Alex invited me along for another weekend jaunt to Chicago in a couple of weeks. Let's see, the first time I did all the driving and wound up on an entirely incongruent sleep schedule as him and everyone else. The second time I got friggin' motion sickness or something from the Uber driver we used getting back from dinner one night. Am I doomed to disaster, or is third time the charm? Find out in a couple of weeks. Assuming I survive.
Spirit of the Shadows #3, by Daniel Ziegler (writer), Nick Cagnetti (writer/artist/colorist), Ferran Delgado (letterer) - Great, Bunnicula leveled up its vampiric powers to include wings.So Erik's back from the dead - again - thanks to the witch that wants revenge for killing her sister. The sister who is still wandering the afterlife, gathering the pages of the book of Erik's life. Which is how we learn that his previous return was by the same doctor the witch attacked previously. And once Erik was back, he was deadset on reuniting with Katrina, only to find she'd married in the 2 years that passed. So he killed her husband, and showed off his corpse to Katrina. That went as well as you'd expect.
Hellena, however, is more interested in the fact the doc is the one who knew how to resurrect people. So she traps Erik in some magic bubble and rushes off the combine her magic with the doctor's science and - Erik escapes the bubble, disrupts the spell, and rather than Hellena's sister being resurrected, a bunch of ghosts start rising from the graveyard. Whoopsie.
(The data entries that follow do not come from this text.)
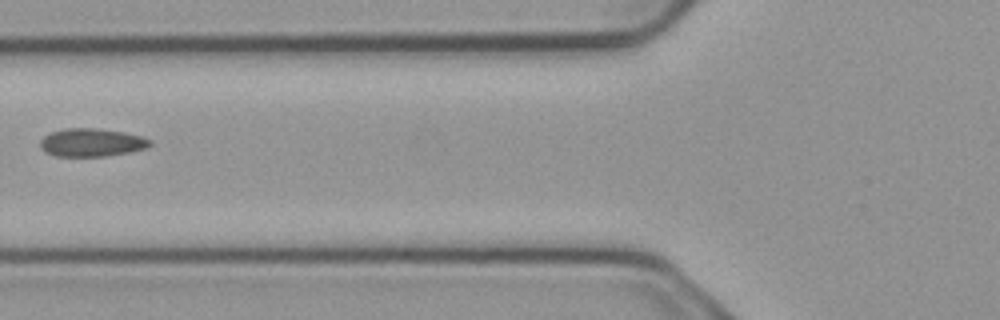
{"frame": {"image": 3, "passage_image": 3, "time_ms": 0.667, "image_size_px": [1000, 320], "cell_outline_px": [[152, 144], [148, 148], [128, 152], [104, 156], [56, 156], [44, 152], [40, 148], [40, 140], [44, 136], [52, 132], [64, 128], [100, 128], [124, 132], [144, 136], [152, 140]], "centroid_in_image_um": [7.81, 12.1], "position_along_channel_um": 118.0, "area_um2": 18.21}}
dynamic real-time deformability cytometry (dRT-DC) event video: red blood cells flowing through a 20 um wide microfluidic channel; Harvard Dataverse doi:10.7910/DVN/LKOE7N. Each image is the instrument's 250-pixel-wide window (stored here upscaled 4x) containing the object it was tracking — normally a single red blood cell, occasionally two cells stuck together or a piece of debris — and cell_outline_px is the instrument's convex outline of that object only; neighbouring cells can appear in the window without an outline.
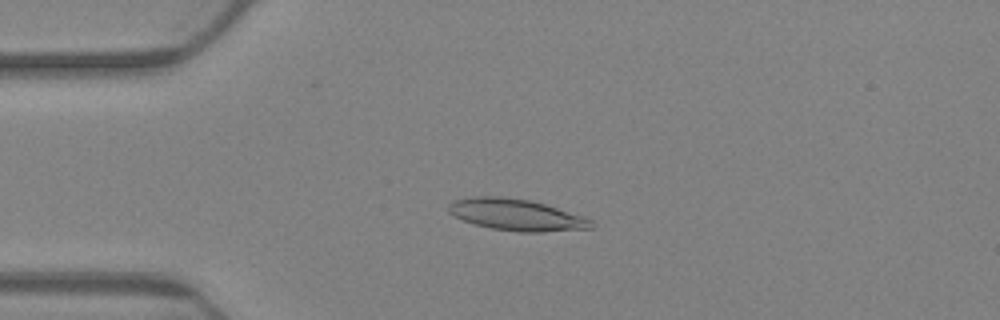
{"species": "Egyptian fruit bat (a non-hibernating species)", "species_latin": "Rousettus aegyptiacus", "temperature_condition": "warm", "stored_images_in_passage": 41, "camera_frame_rate_fps": 3000, "um_per_image_px": 0.085, "animal": {"sex": "female"}, "frame": {"image": 1, "passage_image": 3, "time_ms": 0.667, "image_size_px": [1000, 320], "cell_outline_px": [[592, 228], [544, 232], [516, 232], [492, 228], [476, 224], [452, 216], [448, 212], [448, 204], [452, 200], [476, 196], [500, 196], [528, 200], [544, 204], [588, 216], [592, 220]], "centroid_in_image_um": [43.9, 18.25], "position_along_channel_um": 41.1, "area_um2": 26.41}}
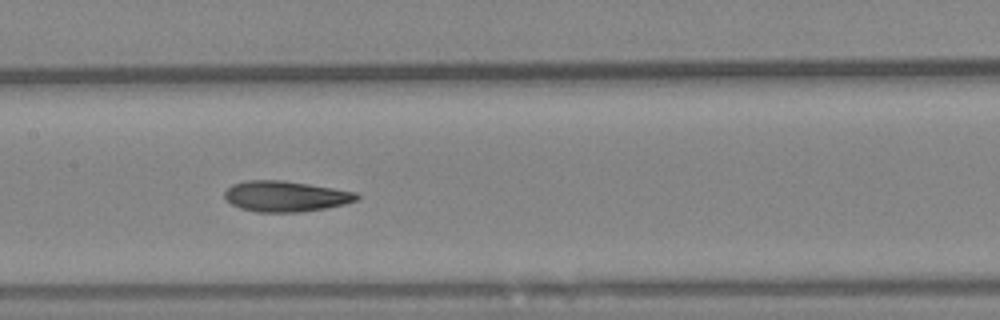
{"frame": {"image": 2, "passage_image": 18, "time_ms": 5.667, "image_size_px": [1000, 320], "cell_outline_px": [[360, 196], [356, 200], [344, 204], [324, 208], [300, 212], [256, 212], [240, 208], [232, 204], [224, 196], [224, 192], [232, 184], [244, 180], [280, 180], [308, 184], [356, 192]], "centroid_in_image_um": [24.24, 16.68], "position_along_channel_um": 183.2, "area_um2": 23.47}}
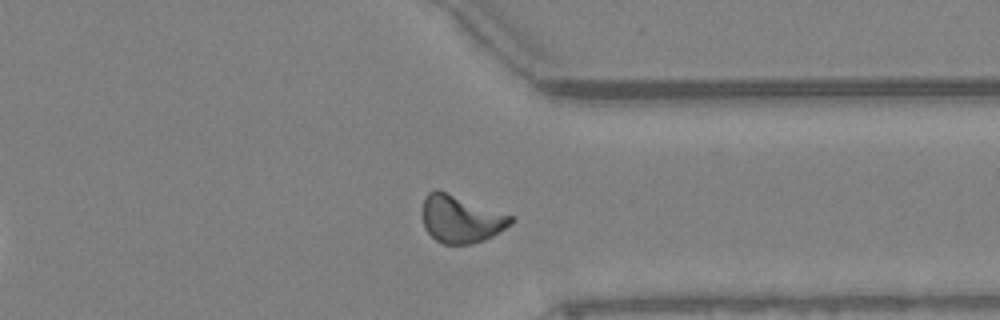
{"frame": {"image": 3, "passage_image": 35, "time_ms": 11.333, "image_size_px": [1000, 320], "cell_outline_px": [[512, 224], [492, 236], [484, 240], [472, 244], [444, 244], [436, 240], [424, 228], [424, 196], [428, 192], [436, 188], [512, 216]], "centroid_in_image_um": [39.16, 18.62], "position_along_channel_um": 372.2, "area_um2": 24.1}, "authors_computed_cell_mechanics": {"area_um2": 23.409, "velocity_mm_per_s": 3.3596, "shape_relaxation_time_tau1_ms": null, "shape_relaxation_time_tau2_ms": 4.0601, "deformation_change_tau1": null, "deformation_change_tau2": 0.108}}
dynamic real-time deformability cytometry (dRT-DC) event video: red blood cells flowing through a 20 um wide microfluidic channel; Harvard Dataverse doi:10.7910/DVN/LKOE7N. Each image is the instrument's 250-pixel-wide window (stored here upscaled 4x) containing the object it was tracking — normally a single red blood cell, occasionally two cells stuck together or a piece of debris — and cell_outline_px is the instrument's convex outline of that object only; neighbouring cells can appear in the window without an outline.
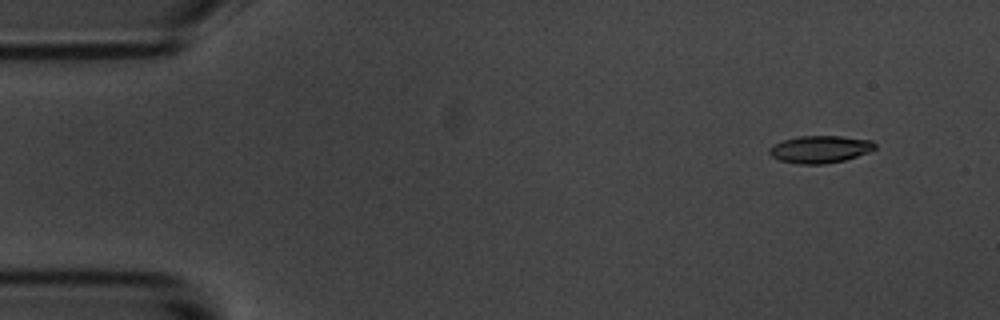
{"species": "common noctule bat (a hibernating species)", "species_latin": "Nyctalus noctula", "temperature_condition": "room temperature", "stored_images_in_passage": 6, "camera_frame_rate_fps": 3000, "um_per_image_px": 0.085, "animal": {"sex": "male", "body_mass_g": 20.1, "forearm_length_mm": 53.5}, "frame": {"image": 1, "passage_image": 2, "time_ms": 1.333, "image_size_px": [1000, 320], "cell_outline_px": [[876, 148], [868, 152], [844, 160], [824, 164], [796, 164], [780, 160], [772, 156], [768, 152], [768, 148], [784, 140], [800, 136], [840, 136], [872, 140], [876, 144]], "centroid_in_image_um": [69.71, 12.69], "position_along_channel_um": 15.3, "area_um2": 16.7}}
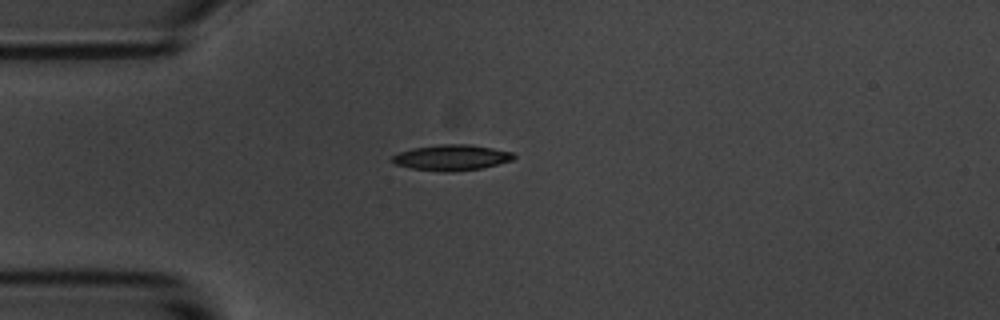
{"frame": {"image": 2, "passage_image": 5, "time_ms": 4.667, "image_size_px": [1000, 320], "cell_outline_px": [[516, 156], [512, 160], [480, 168], [448, 172], [444, 172], [412, 168], [396, 164], [392, 160], [392, 156], [400, 152], [412, 148], [440, 144], [472, 144], [512, 152]], "centroid_in_image_um": [38.38, 13.38], "position_along_channel_um": 46.6, "area_um2": 17.98}}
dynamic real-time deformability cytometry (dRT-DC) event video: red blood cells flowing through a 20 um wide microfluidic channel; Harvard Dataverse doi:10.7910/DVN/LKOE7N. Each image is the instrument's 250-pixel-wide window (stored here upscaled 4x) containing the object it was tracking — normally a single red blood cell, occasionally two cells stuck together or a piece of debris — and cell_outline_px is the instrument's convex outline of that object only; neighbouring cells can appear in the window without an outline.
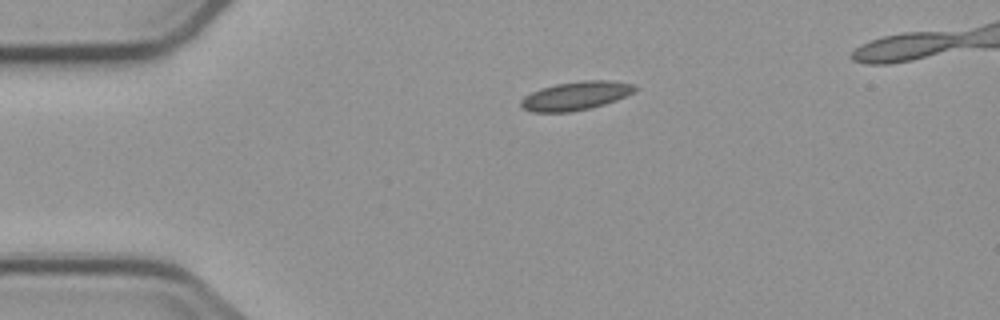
{"species": "common noctule bat (a hibernating species)", "species_latin": "Nyctalus noctula", "temperature_condition": "cold", "stored_images_in_passage": 3, "camera_frame_rate_fps": 3000, "um_per_image_px": 0.085, "animal": {"sex": "male", "body_mass_g": 23.1, "forearm_length_mm": 52.7}, "frame": {"image": 1, "passage_image": 1, "time_ms": 0.0, "image_size_px": [1000, 320], "cell_outline_px": [[636, 88], [632, 92], [616, 100], [604, 104], [588, 108], [568, 112], [532, 112], [524, 108], [520, 104], [520, 100], [524, 96], [540, 88], [556, 84], [580, 80], [612, 80], [632, 84]], "centroid_in_image_um": [48.9, 8.13], "position_along_channel_um": 36.1, "area_um2": 18.79}}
Nobody could let things go in this world, apparently. Erik kept trying to either get back to Katrina or bring her back, causing more harm in the process. Hellena keeps trying to get back her sister, hurting others in the process. Katrina's father - who apparently killed Erik - is back as a ghost and ready to kill Erik again. Maybe the Doc realized it was a mistake bringing back Erik, but that didn't stop him from helping Erik use more women in his experiments. Nobody lets go, and nobody learns anything. Cyclical, except the orbit is widening, and the damage is spreading wider.
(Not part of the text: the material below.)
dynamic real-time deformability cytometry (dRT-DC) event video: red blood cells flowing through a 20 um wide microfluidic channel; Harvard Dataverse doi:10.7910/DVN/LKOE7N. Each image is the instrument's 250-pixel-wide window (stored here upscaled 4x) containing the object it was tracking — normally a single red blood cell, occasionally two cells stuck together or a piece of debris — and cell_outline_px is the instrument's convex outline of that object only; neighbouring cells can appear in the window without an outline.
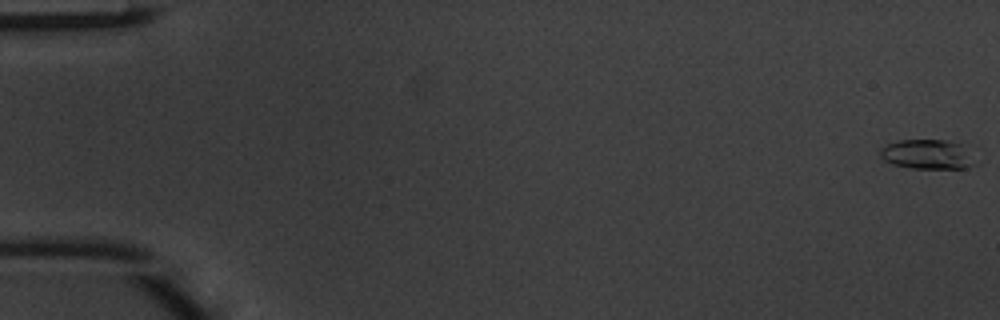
{"species": "common noctule bat (a hibernating species)", "species_latin": "Nyctalus noctula", "temperature_condition": "warm", "stored_images_in_passage": 10, "camera_frame_rate_fps": 3000, "um_per_image_px": 0.085, "animal": {"sex": "male", "body_mass_g": 20.1, "forearm_length_mm": 53.5}, "frame": {"image": 1, "passage_image": 1, "time_ms": 0.0, "image_size_px": [1000, 320], "cell_outline_px": [[980, 164], [964, 168], [912, 168], [892, 164], [884, 160], [880, 156], [880, 148], [888, 144], [900, 140], [948, 140], [960, 144]], "centroid_in_image_um": [78.84, 13.13], "position_along_channel_um": 6.2, "area_um2": 16.36}}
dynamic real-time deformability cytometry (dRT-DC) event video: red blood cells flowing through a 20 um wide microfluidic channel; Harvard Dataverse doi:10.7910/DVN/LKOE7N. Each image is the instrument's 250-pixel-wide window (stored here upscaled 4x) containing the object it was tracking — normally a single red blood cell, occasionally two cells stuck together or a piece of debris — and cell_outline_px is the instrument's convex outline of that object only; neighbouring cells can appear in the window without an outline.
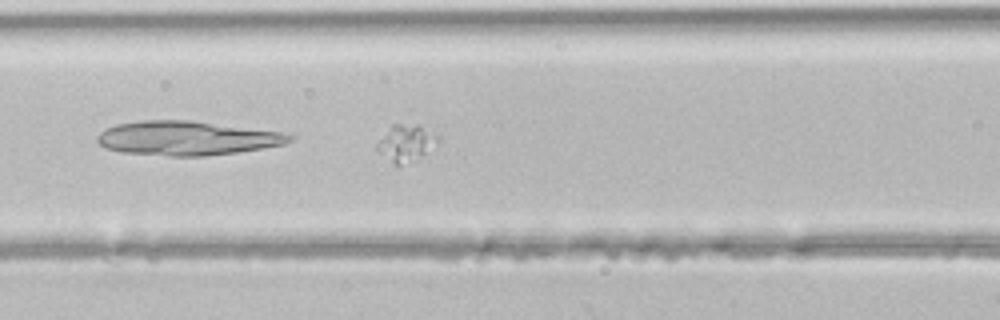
{"species": "common noctule bat (a hibernating species)", "species_latin": "Nyctalus noctula", "temperature_condition": "room temperature", "stored_images_in_passage": 34, "camera_frame_rate_fps": 3000, "um_per_image_px": 0.085, "animal": {"sex": "male", "body_mass_g": 21.5, "forearm_length_mm": 52.0}, "frame": {"image": 1, "passage_image": 19, "time_ms": 6.0, "image_size_px": [1000, 320], "cell_outline_px": [[440, 140], [424, 152], [400, 168], [392, 164], [376, 148], [376, 144], [392, 124], [420, 124], [440, 136]], "centroid_in_image_um": [34.5, 12.14], "position_along_channel_um": 132.1, "area_um2": 12.89}}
I am curious to see if any of these ghosts end up with weird powers, considering there's been no explanation for why Erik came back looking like he did, or why he can make a glowing green violin that produces notes that knock back supernatural creatures.Is Ted OK? #2, by Dave Chisholm (writer/artist/letterer) - That's a strange choice for a design on your sunglasses. Most people just go with a skull, or a flag.
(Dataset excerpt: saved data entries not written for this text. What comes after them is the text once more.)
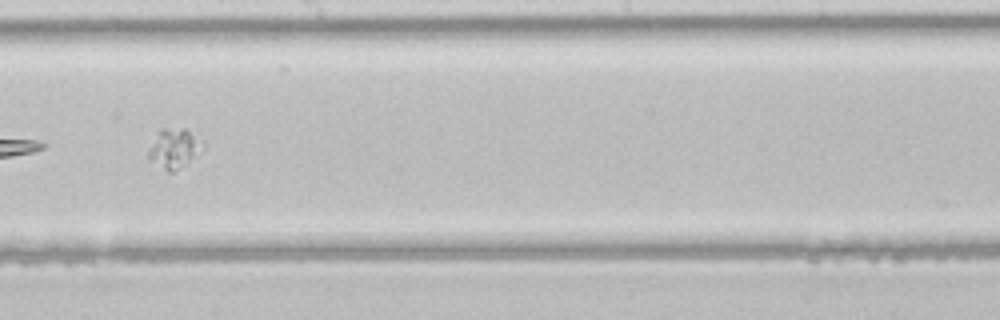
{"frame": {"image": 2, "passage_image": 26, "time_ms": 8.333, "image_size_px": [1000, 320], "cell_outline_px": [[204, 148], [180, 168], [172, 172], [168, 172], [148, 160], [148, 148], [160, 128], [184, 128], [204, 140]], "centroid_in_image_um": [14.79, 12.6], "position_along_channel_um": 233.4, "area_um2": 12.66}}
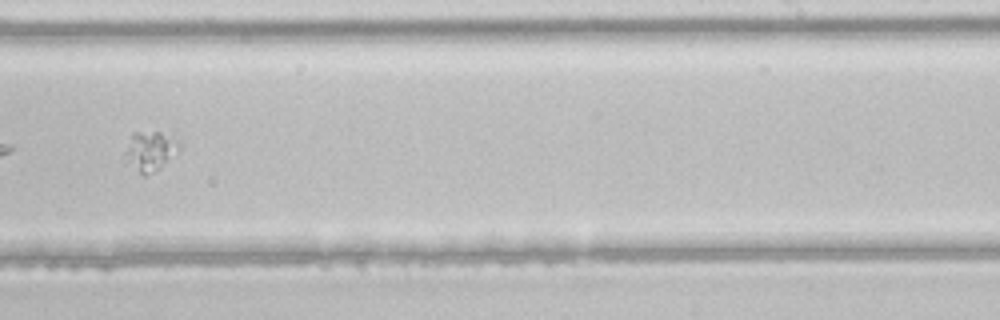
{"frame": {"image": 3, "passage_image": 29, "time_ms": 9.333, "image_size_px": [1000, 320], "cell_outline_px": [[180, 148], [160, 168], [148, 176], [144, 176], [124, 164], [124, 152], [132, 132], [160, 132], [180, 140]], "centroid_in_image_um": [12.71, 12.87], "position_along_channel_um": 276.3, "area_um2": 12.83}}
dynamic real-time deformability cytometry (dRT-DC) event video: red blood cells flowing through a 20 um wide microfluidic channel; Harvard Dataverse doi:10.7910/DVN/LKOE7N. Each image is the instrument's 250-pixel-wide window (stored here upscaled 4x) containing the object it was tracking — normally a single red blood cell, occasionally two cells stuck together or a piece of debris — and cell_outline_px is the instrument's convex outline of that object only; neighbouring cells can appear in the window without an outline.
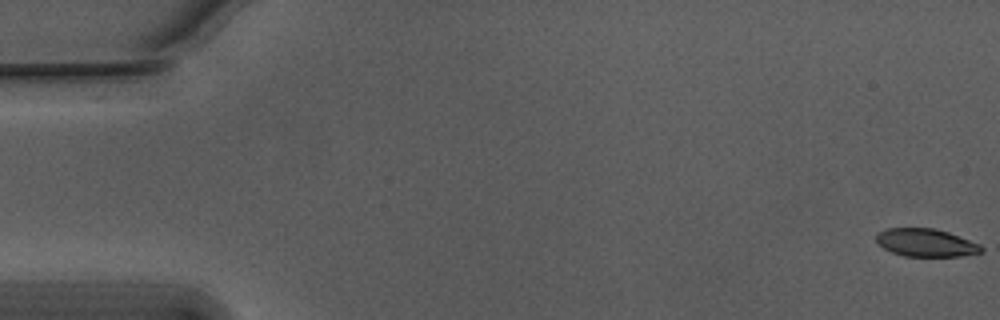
{"species": "Egyptian fruit bat (a non-hibernating species)", "species_latin": "Rousettus aegyptiacus", "temperature_condition": "warm", "stored_images_in_passage": 57, "camera_frame_rate_fps": 3000, "um_per_image_px": 0.085, "animal": {"sex": "male"}, "frame": {"image": 1, "passage_image": 1, "time_ms": 0.0, "image_size_px": [1000, 320], "cell_outline_px": [[984, 252], [960, 256], [904, 256], [892, 252], [884, 248], [876, 240], [876, 232], [888, 228], [932, 228], [948, 232], [980, 244], [984, 248]], "centroid_in_image_um": [78.71, 20.63], "position_along_channel_um": 6.3, "area_um2": 17.05}}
I don't have the first issue yet, which is too bad, because apparently Ted either spontaneously combusted or flat out exploded. But he's OK, folks! In that he's up and moving around again the next day, to the confusion of Sarah, who was assigned to watch him. She's either not doing a good job, or doing too good a job, because Ted notices her following him, but recognizes she tried to help him.
So they talk, because Sarah thinks he needs a friend. Ted thinks the company he works at is actually staffed by aliens. And when things happen like his computer's mouse bleeding when he clicks too hard, or him finding a mysterious silo somewhere inside, you gotta wonder. But also, Sarah is able to see him no matter where he goes, thanks to something her computer is connected to. And there are worm like things that can possibly do something to specific memories in your head if you name what you want focused on?
It's all weird, is what I'm saying. There's a big guy with a manbun (never a good sign) that works with Ted and tends to loom threateningly. He also speaks in the sort of generic phrases that seem ominous when Chisholm constantly draws the guy so we're looking up at him. 'I'm sure we'll meet again soon.' that kind of thing. Still, Ted slips the leash long enough to see some things he's not supposed to, then get tranq darted. I'm not sure what they were, even looking at them, or I'd describe them. I'm as confused as Ted, which is probably a good move by Chisholm.
Although the issue ends on some reporter interviewing - and I use the term loosely, the reporter talks for 21 caption boxes or voice balloons, across 2.5 pages, without actually asking a question - some tech mogul trillionaire who somehow saved the world from some horrible devastation wrought by some terrorists in the Ukraine. The fact the tech mogul points out the guy hasn't asked a question 17 balloons in doesn't make it less annoying, but there it is. The mogul's got some big announcement, but whether that's going to be bullshit (probably), or something to do with what Ted found, I've got no idea.
Chisholm also uses a heavily orange color scheme for the tech mogul parts, after mostly sticking to greens, purples, and a sterile, whitish-blue for Ted's workspace up to that point. Without seeing the first issue, I don't know if there's significance to that. It's not quite the same shade as the clip we see of Ted on fire at the start of the issue - that orange has more red in it - or in the above panel - which has more yellow - but it's got a similar fire/sun vibe to it. So is fire going to be significant? Fire of knowledge? A Prometheus-type thing, where Ted learns something and is punished for it? Or is Sarah the one that's going to learn that awful thing, and it's about Ted?